Gaius Gracchus
Gaius Sempronius Gracchus was a reformist Roman politician and soldier who lived during the 2nd century BC. He is best known for his plebeian tribunates in 123 and 122 BC, during which he proposed a wide set of laws, including laws to establish colonies outside of Italy, engage in further land reform, reform the judicial system and system for provincial assignments, and create a subsidised grain supply for Rome.
The year after his tribunate of 122 BC, he and his political allies were implicated in political unrest and the armed occupation of the Aventine Hill at Rome. His political enemies used this unrest to declare martial law and march on his supporters, leading to his death either by suicide or in battle. After his death, his political allies were convicted in a series of trials, but most of his legislation was undisturbed.
His brother was the reformer Tiberius Sempronius Gracchus who was plebeian tribune in 133 BC and was also killed in political unrest that year. They were the sons of the Gracchus who was consul in 177 and 163 BC. The two brothers, known together as the Gracchi brothers, are often associated due to Gaius' own political self-representation and its transmission to contemporary times in Plutarch's Parallel Lives. The extent to which the two brothers should be associated and viewed as successors is disputed by modern scholars.
Background
Gaius Gracchus was born into a very well-connected political family. His father, Tiberius Sempronius Gracchus, was a very successful politician of the 2nd century BC: he served in the consulships for 177 and 163 BC, and was elected censor in 169. He also had celebrated two triumphs during the 170s, one for the victorious establishment of a twenty-year-long peace in Spain.His mother was Cornelia, daughter of Scipio Africanus, a noble woman who was a major influence on the Gracchi. As a widow, after the elder Gracchus' death, she refused the marriage proposal of Ptolemy VIII, the king of Egypt, preferring to devote her life to the upbringing of her sons.
Tiberius Gracchus, Gaius' elder brother, had through his marriage aligned the family with the Claudii Pulchri, despite his maternal connections to the Cornelii Scipiones, as the two families had a historic rivalry. It can be supposed, however, that both the Gracchi brothers would have come into contact with powerful members of both families.
Early political career
Gaius Gracchus served in the Roman army under Scipio Aemilianus during the final campaign in the Numantine War in 133 BC. He may have held the military tribunate during his service there. During his elder brother Tiberius' tribunate, he started his political career with election as a commissioner in the Gracchan land commission to distribute public land to poor families.In 126 BC, he supported Marcus Fulvius Flaccus' political programme. While in Rome, he opposed a proposed tribunician law to prohibit non-citizens from settling in Roman towns and evict those who had done so. He then was elected as quaestor and assigned to the Roman province of Sardinia to fight the rebels there under consul Lucius Aurelius Orestes.
During a harsh winter, Gracchus was successful in procuring supplies from the Sardinians for the hard-pressed Roman troops. Orestes' command in Sardinia was prorogued for a second time, extending it to the point where Gaius wanted to leave to continue his career. Plutarch reports, probably based on Gracchus' own statements, that the reason for his commander's prorogation was because the senate wanted to keep him away from Rome, an allegation which is "patently absurd": the reason for the prorogation was almost certainly because Orestes' campaign was not complete and Orestes wanted to win his triumph.

--------------------------------------------------

TASKS TO PERFORM
(a) Output the passage of the article on Gaius Gracchus from "Tiberius Gracchus, Gaius'" up to and including "of both families.", word for word.
(b) Return, unchanged, the lines of the records from the first line up to and including the line with "også her, vinkurserne løber af stabelen.".
The article on Gaius Gracchus and the records below it come from different sources.

--------------------------------------------------

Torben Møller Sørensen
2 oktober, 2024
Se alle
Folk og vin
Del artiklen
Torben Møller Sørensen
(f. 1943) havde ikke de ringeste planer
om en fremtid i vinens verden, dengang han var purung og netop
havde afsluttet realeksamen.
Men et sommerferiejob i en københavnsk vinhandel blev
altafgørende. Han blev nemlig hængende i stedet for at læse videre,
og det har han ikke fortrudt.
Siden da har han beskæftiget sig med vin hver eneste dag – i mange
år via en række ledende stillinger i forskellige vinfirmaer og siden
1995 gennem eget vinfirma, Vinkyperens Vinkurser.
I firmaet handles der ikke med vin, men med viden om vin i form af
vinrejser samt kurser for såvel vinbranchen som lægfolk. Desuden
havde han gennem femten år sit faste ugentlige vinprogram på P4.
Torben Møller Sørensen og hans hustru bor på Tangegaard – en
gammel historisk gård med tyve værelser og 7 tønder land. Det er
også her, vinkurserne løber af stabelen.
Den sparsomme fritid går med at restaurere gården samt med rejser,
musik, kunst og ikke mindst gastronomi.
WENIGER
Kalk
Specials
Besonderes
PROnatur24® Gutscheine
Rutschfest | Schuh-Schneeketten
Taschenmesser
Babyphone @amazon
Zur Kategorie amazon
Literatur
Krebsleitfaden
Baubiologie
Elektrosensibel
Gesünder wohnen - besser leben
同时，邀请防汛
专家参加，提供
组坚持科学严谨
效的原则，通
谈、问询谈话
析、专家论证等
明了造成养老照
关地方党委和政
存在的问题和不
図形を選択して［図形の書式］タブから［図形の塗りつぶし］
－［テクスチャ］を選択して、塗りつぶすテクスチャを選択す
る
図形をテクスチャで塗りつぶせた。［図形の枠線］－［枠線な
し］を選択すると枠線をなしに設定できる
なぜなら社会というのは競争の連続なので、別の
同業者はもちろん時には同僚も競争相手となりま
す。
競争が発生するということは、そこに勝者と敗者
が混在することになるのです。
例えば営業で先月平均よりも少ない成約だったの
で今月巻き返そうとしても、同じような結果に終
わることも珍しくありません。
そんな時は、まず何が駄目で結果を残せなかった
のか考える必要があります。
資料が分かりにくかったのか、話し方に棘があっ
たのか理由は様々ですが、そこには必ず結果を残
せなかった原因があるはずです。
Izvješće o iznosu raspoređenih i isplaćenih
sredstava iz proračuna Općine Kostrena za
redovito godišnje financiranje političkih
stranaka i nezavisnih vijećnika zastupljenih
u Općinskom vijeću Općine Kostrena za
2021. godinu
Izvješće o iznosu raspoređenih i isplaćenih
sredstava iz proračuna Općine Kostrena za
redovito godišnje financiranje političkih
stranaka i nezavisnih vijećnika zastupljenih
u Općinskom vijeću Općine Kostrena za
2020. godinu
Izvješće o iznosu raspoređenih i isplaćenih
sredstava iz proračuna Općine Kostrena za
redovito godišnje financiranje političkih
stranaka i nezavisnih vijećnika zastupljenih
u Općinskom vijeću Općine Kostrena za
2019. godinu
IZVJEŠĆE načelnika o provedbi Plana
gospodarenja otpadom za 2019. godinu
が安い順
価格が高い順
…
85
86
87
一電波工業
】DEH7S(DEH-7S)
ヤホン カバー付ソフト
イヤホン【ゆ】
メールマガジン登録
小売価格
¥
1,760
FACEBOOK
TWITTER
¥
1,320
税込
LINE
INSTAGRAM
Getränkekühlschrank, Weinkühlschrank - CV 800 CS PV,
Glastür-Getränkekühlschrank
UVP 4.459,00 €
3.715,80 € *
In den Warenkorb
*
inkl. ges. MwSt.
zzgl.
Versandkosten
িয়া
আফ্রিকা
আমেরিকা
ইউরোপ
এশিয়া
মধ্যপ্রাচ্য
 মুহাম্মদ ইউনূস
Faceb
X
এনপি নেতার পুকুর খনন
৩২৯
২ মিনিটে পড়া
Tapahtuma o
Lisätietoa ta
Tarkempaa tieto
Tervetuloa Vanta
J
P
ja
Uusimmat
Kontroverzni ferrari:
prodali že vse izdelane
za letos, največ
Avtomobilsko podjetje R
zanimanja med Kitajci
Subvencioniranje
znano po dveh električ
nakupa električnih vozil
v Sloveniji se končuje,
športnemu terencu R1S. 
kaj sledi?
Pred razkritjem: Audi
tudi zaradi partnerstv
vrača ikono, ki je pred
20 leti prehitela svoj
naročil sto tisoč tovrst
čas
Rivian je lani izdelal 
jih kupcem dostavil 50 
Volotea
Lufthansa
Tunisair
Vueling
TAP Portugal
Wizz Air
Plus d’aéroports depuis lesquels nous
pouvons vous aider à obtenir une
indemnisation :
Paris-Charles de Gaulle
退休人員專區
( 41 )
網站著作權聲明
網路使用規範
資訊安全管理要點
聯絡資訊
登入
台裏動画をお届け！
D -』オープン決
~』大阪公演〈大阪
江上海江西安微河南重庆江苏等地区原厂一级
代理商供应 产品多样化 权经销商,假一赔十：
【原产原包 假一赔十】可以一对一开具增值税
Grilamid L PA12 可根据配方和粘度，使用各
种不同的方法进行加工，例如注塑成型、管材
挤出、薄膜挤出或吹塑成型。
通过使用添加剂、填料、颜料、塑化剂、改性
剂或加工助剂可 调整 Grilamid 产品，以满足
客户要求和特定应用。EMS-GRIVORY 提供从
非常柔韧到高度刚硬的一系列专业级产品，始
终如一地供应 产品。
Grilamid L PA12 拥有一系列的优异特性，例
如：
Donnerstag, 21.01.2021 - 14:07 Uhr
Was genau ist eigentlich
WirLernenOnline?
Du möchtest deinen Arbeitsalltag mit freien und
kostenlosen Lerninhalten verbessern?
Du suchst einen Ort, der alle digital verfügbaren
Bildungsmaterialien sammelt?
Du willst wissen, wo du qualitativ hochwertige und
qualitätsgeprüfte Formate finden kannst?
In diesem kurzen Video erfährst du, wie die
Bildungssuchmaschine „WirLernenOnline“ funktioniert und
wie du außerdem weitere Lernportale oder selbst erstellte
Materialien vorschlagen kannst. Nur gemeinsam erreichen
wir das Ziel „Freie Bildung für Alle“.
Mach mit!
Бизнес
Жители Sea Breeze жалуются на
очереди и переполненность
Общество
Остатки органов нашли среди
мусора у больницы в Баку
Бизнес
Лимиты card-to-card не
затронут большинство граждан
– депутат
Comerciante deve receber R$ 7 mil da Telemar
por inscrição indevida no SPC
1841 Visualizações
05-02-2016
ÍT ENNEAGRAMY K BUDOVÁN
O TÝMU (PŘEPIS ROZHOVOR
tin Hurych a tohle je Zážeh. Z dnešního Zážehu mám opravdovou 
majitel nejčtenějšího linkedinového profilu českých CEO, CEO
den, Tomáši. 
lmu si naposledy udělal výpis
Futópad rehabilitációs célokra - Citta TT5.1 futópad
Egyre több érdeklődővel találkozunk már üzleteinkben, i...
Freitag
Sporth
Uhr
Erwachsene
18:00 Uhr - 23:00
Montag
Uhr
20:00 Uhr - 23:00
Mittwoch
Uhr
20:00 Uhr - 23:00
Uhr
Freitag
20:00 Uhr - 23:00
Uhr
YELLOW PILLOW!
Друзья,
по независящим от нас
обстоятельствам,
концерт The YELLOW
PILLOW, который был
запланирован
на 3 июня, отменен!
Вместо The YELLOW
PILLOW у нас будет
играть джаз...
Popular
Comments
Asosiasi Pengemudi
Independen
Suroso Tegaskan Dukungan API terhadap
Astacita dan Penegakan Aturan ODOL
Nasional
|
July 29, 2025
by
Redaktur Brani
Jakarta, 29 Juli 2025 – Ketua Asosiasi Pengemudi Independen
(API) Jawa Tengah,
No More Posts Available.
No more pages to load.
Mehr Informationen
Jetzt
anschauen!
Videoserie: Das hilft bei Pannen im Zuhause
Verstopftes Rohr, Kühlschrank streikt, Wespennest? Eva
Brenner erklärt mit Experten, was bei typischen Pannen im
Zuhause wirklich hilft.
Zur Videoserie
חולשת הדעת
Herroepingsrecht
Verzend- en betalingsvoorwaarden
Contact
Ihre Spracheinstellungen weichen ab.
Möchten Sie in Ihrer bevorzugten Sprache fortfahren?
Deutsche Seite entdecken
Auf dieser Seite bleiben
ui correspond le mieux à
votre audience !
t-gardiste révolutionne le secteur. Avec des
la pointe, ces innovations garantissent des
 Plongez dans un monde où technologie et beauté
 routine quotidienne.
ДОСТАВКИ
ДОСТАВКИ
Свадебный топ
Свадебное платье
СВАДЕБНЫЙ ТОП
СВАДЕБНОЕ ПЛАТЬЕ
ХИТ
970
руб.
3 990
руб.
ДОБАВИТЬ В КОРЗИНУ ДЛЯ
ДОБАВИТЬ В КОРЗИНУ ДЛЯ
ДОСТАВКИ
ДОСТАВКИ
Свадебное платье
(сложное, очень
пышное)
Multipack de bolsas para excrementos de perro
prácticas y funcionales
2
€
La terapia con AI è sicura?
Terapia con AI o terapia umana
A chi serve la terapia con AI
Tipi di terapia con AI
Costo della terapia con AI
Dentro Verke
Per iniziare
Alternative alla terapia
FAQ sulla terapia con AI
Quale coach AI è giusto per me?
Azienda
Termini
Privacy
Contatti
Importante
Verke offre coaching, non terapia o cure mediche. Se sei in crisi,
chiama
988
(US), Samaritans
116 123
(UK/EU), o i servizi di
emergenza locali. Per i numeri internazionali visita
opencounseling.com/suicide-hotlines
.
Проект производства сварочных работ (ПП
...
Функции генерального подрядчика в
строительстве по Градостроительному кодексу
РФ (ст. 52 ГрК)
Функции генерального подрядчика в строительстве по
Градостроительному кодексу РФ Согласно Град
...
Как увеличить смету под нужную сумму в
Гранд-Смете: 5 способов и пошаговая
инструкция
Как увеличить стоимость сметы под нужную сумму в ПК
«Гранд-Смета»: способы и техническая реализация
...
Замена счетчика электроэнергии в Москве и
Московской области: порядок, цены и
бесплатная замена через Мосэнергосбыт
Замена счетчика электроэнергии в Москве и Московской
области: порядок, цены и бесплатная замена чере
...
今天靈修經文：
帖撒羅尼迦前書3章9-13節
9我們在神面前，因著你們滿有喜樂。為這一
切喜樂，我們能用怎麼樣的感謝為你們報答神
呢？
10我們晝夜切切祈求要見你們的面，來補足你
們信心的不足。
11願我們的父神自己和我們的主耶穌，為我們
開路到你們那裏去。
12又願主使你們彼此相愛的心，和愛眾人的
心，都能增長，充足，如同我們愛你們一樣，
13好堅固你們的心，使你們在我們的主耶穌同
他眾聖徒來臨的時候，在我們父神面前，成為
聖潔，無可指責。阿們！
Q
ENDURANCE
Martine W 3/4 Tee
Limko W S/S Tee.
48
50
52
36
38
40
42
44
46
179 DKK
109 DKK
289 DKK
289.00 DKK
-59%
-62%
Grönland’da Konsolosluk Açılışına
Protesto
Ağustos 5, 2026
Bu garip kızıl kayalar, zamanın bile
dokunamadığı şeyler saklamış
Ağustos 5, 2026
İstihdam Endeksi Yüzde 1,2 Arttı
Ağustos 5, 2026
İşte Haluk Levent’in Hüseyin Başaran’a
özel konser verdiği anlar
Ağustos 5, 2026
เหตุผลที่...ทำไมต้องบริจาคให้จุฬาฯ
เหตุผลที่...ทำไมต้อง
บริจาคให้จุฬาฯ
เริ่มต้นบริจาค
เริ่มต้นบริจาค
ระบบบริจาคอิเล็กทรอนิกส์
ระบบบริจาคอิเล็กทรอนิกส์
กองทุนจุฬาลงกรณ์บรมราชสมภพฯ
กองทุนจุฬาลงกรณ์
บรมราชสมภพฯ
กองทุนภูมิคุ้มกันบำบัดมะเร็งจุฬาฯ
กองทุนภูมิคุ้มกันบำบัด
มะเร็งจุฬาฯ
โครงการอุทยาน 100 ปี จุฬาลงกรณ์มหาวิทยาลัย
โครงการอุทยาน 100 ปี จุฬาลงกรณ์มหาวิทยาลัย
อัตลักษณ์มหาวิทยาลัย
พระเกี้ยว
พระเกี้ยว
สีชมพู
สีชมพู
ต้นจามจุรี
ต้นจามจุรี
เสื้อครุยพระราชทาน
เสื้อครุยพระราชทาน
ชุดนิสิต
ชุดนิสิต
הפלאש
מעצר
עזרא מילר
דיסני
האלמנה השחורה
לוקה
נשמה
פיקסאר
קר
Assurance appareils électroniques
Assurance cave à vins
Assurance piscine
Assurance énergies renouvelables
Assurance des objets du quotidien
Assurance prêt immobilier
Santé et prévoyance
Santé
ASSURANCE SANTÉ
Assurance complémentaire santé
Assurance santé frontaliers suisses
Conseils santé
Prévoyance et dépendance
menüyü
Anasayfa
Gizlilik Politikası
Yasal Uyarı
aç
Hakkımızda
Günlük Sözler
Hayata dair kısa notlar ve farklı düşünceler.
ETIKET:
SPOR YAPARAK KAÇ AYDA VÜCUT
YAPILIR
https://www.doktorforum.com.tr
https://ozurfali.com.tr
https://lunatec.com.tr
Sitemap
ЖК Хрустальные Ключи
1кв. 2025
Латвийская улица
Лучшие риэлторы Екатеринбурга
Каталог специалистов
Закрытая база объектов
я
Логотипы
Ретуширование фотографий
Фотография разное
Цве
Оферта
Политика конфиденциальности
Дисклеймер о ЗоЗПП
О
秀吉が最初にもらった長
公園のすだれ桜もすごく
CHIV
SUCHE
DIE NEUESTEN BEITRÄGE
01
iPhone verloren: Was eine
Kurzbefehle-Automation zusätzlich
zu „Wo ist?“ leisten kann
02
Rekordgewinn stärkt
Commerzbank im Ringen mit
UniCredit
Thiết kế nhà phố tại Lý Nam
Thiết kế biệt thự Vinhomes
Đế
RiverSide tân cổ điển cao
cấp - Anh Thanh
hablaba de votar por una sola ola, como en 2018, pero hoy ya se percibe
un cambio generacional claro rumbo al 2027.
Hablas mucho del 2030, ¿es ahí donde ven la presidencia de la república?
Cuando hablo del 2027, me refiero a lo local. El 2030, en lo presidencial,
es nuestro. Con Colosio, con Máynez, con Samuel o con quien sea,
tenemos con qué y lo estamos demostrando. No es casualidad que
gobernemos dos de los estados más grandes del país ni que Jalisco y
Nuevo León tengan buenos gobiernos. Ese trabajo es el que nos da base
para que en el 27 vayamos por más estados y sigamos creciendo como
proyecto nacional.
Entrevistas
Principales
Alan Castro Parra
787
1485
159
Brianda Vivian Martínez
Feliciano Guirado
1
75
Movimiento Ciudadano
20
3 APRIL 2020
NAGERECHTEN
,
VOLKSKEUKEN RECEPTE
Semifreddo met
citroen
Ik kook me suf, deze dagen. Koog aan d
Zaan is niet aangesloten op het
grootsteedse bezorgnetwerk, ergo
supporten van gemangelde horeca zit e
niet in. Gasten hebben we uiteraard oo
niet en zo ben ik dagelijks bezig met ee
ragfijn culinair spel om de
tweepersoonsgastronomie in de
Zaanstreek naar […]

--------------------------------------------------

ANSWERS FOR EACH ITEM
(a)
Tiberius Gracchus, Gaius' elder brother, had through his marriage aligned the family with the Claudii Pulchri, despite his maternal connections to the Cornelii Scipiones, as the two families had a historic rivalry. It can be supposed, however, that both the Gracchi brothers would have come into contact with powerful members of both families.

(b)
Torben Møller Sørensen
2 oktober, 2024
Se alle
Folk og vin
Del artiklen
Torben Møller Sørensen
(f. 1943) havde ikke de ringeste planer
om en fremtid i vinens verden, dengang han var purung og netop
havde afsluttet realeksamen.
Men et sommerferiejob i en københavnsk vinhandel blev
altafgørende. Han blev nemlig hængende i stedet for at læse videre,
og det har han ikke fortrudt.
Siden da har han beskæftiget sig med vin hver eneste dag – i mange
år via en række ledende stillinger i forskellige vinfirmaer og siden
1995 gennem eget vinfirma, Vinkyperens Vinkurser.
I firmaet handles der ikke med vin, men med viden om vin i form af
vinrejser samt kurser for såvel vinbranchen som lægfolk. Desuden
havde han gennem femten år sit faste ugentlige vinprogram på P4.
Torben Møller Sørensen og hans hustru bor på Tangegaard – en
gammel historisk gård med tyve værelser og 7 tønder land. Det er
også her, vinkurserne løber af stabelen.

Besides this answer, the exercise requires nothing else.